[Records supplied — start]

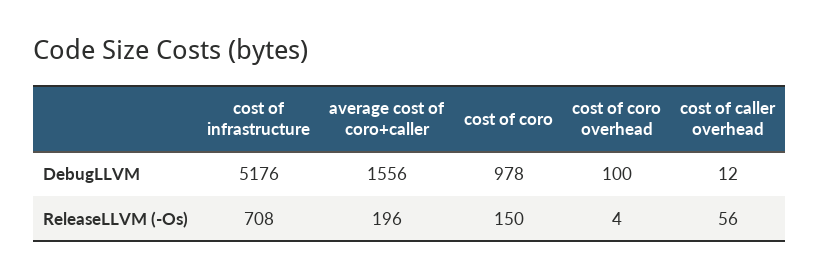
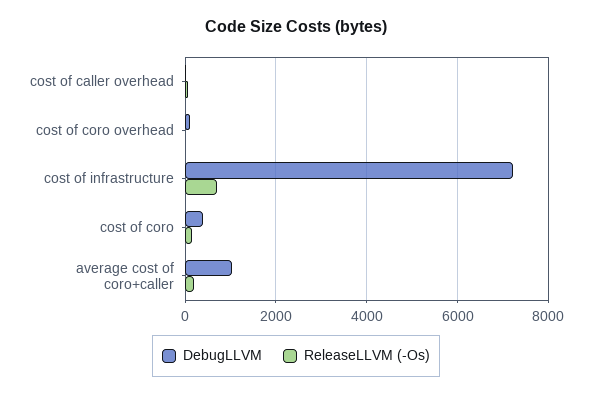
  {
    "DebugLLVM": {
-     "cost of infrastructure": 5176,
+     "cost of infrastructure": 7200,
-     "average cost of coro+caller": 1556,
+     "average cost of coro+caller": 1000,
-     "cost of coro": 978,
+     "cost of coro": 400,
      "cost of coro overhead": 100,
      "cost of caller overhead": 12
    },
    "ReleaseLLVM (-Os)": {
      "cost of infrastructure": 708,
      "average cost of coro+caller": 196,
      "cost of coro": 150,
      "cost of coro overhead": 4,
      "cost of caller overhead": 56
    }
  }

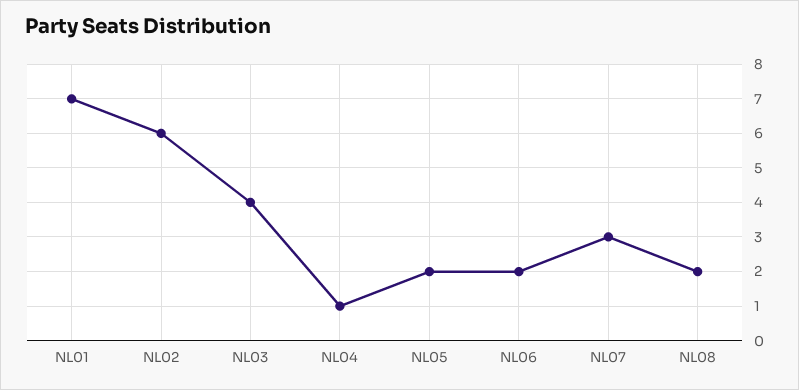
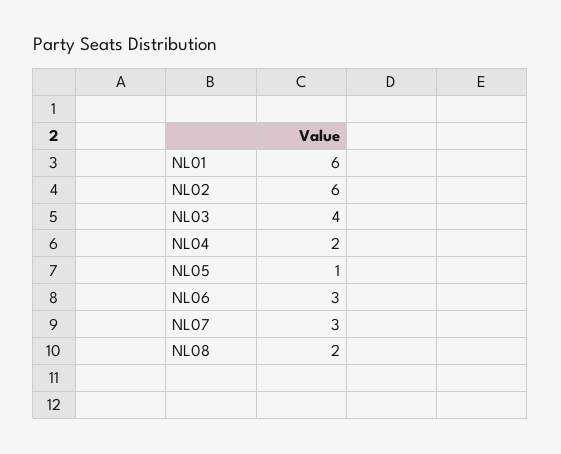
  {
-   "NL01": 7,
+   "NL01": 6,
    "NL02": 6,
    "NL03": 4,
-   "NL04": 1,
+   "NL04": 2,
-   "NL05": 2,
+   "NL05": 1,
-   "NL06": 2,
+   "NL06": 3,
    "NL07": 3,
    "NL08": 2
  }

[Records supplied — finish]

* [Work request]
Produce an exact copy of the records above, leaving out the pictures.

* [Answer to this exercise]
  {
    "DebugLLVM": {
-     "cost of infrastructure": 5176,
+     "cost of infrastructure": 7200,
-     "average cost of coro+caller": 1556,
+     "average cost of coro+caller": 1000,
-     "cost of coro": 978,
+     "cost of coro": 400,
      "cost of coro overhead": 100,
      "cost of caller overhead": 12
    },
    "ReleaseLLVM (-Os)": {
      "cost of infrastructure": 708,
      "average cost of coro+caller": 196,
      "cost of coro": 150,
      "cost of coro overhead": 4,
      "cost of caller overhead": 56
    }
  }

  {
-   "NL01": 7,
+   "NL01": 6,
    "NL02": 6,
    "NL03": 4,
-   "NL04": 1,
+   "NL04": 2,
-   "NL05": 2,
+   "NL05": 1,
-   "NL06": 2,
+   "NL06": 3,
    "NL07": 3,
    "NL08": 2
  }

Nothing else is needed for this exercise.